Per avere successo bisogna essere scarsi?

Esiste ancora chi fa musica per il solo piacere di farla? Sì, ma raramente è famoso. Nel momento in cui entri nel mercato discografico sei preso in un vortice, vieni letteralmente centrifugato e ne esci Shade che canta canzoni da teenager, Fred De Palma re del baccaglio, Jake La Furia Mr reggaeton e Gué Pequeno che a 40 anni canta fiero di portarsi il trap phone a scuola. Ma ce la fate? Chi non si piega a certi giochi di mercato ne esce Ensi che resta fedele a se stesso, ma che finisce sesto in classifica Fimi solo grazie alla spinta di un magazine nato su Instagram. Questi ovviamente sono solo esempi limite, e fatti con artisti veramente dotati, capaci e talentuosi. L’anno scorso c’è stato l’exploit di Young Signorino, la sua Mhhh ha ha ha era davvero figa, una genialata, ne hanno parlato tutti, è stato ospite pure da Chiambretti, poi si è messo a dire qualcosa nelle canzoni e i riflettori su di lui si sono spenti. Cosa serve oggi per avere successo? Assodato che talento, capacità artistiche e successo viaggino su binari opposti, oggi bisogna essere scarsi. Devi dire quattro parole in croce, possibilmente senza senso, magari anche in modo stonato, ma l’importante è che tu sia un personaggio. Se sei un personaggio, se mostri soldi e Rolex su Instagram automaticamente ti si aprono le porte del successo. Chissenefrega se poi è effimero e dura una stagione, intanto ti porti un po’ di soldi a casa e riempi le tasche delle case discografiche. Parliamoci chiaro, BHMG ha fatto un colpo grosso prendendosi la Lamborghini, fa fare più soldi lei di un rapper emergente che sa rappare, scrivere, chiude le rime e udite udite va pure a tempo. È finita l’apoca della gavetta, dei contest, delle gare di freestyle, delle jam, ci si gioca tutto a suon di immagine e followers.

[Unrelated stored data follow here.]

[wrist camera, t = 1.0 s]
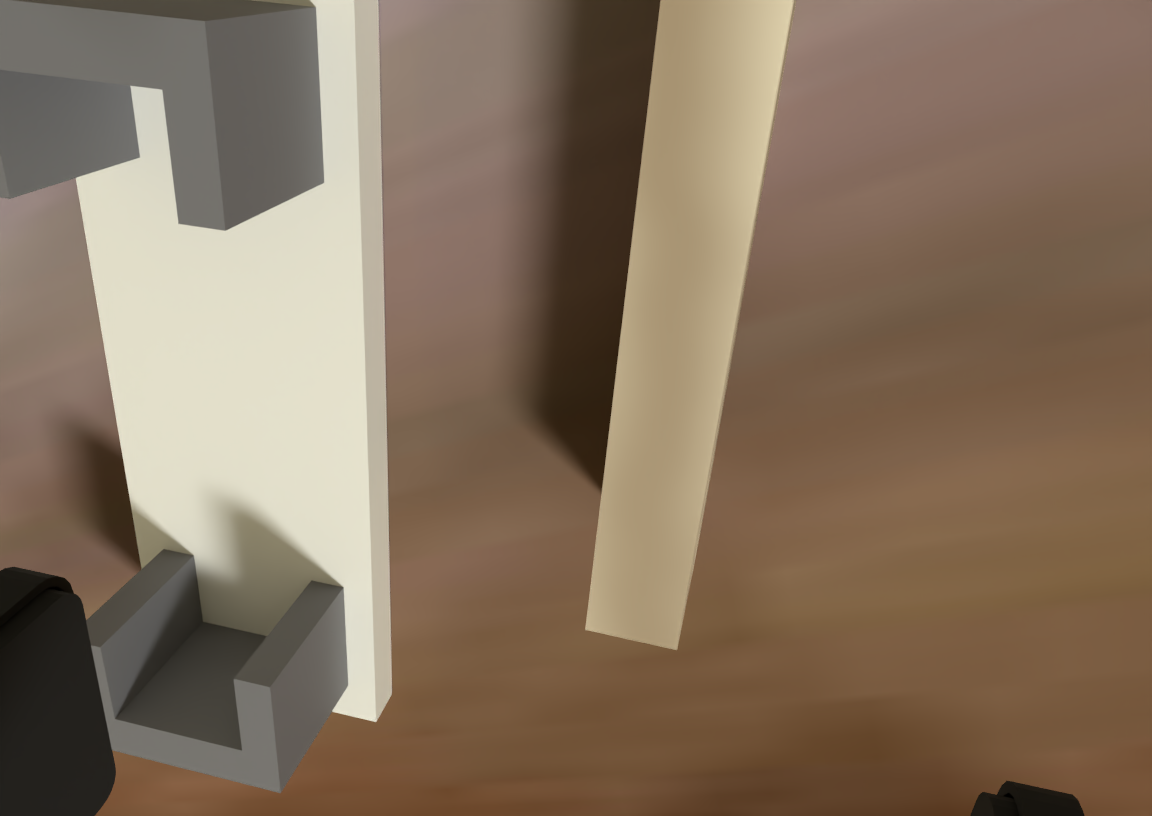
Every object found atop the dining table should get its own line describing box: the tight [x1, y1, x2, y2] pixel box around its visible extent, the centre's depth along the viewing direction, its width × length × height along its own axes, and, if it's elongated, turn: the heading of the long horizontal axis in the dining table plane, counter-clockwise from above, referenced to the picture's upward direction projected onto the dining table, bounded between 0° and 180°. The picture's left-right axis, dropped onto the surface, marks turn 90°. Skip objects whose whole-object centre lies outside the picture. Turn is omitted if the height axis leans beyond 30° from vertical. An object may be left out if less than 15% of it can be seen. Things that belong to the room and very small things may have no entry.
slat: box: [585, 0, 796, 650], centre depth 24 cm, size 2×18×6 cm, turn 175°
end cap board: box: [0, 0, 392, 793], centre depth 28 cm, size 9×26×6 cm, turn 175°
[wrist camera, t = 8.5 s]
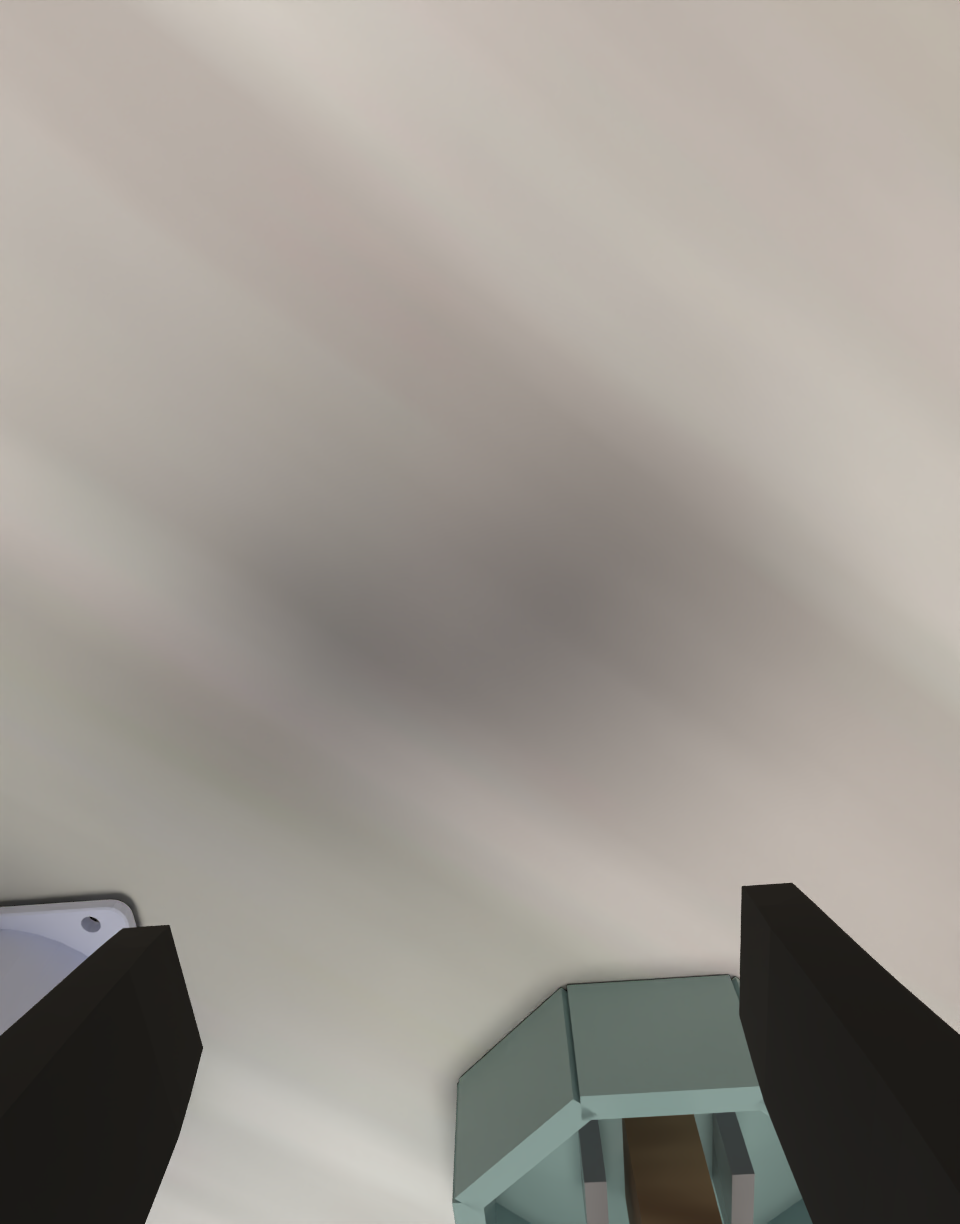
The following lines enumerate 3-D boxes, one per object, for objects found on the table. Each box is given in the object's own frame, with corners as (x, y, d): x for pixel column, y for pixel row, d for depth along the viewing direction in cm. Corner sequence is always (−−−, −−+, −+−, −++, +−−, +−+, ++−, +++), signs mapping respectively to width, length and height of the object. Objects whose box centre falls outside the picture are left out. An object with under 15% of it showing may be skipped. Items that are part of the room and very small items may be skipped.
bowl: (481, 1262, 27) (481, 1394, 23) (445, 992, 23) (437, 1104, 19) (832, 1245, 26) (881, 1376, 23) (854, 966, 22) (918, 1077, 19)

Per avere successo bisogna essere scarsi, crearsi un’immagine forte e soprattutto essere incoscienti. Cazzo ha ragione Drefgold a dire che i testi oggi non sono più importanti, ci ha visto lungo. Chi se lo caga il testo impegnato o conscious? Meglio sentire qualche ehi, ye e vedere due treccine colorate, minimo sforzo massima resa e il gioco è fatto. Tanto esce talmente tanta musica, talmente tanti dischi che potrebbero tranquillamente non uscire, che dopo una settimana ci siamo già dimenticati di quello che è uscito la settimana prima, perché uno dovrebbe sforzarsi a fare musica? Se sei figo e scarso spacchi, se no non vai da nessuna parte, resti in quella via di mezzo con tutti i grandi nomi come Egreen, Ensi, i Cor Veleno, i Colle Der Fomento, e via dicendo che hanno fatto la storia del rap italiano ma non avranno mai i numeri di un Capo Plaza o di un Tony Effe. Allora chi te lo fa fare? Tanto se ti va bene duri una stagione, entri in classifica Fimi perché sei la novità e ne esci la settimana successiva.

Se poi rientri nella stretta cerchia degli artisti cagati dai magazine di settore puoi avere anche una spinta in più, se no ti tocca pagare per un post o una storia con un link che nessuno cliccherà. L’unica magra consolazione è il web dà e toglie con una frequenza ciclica e spesso veloce.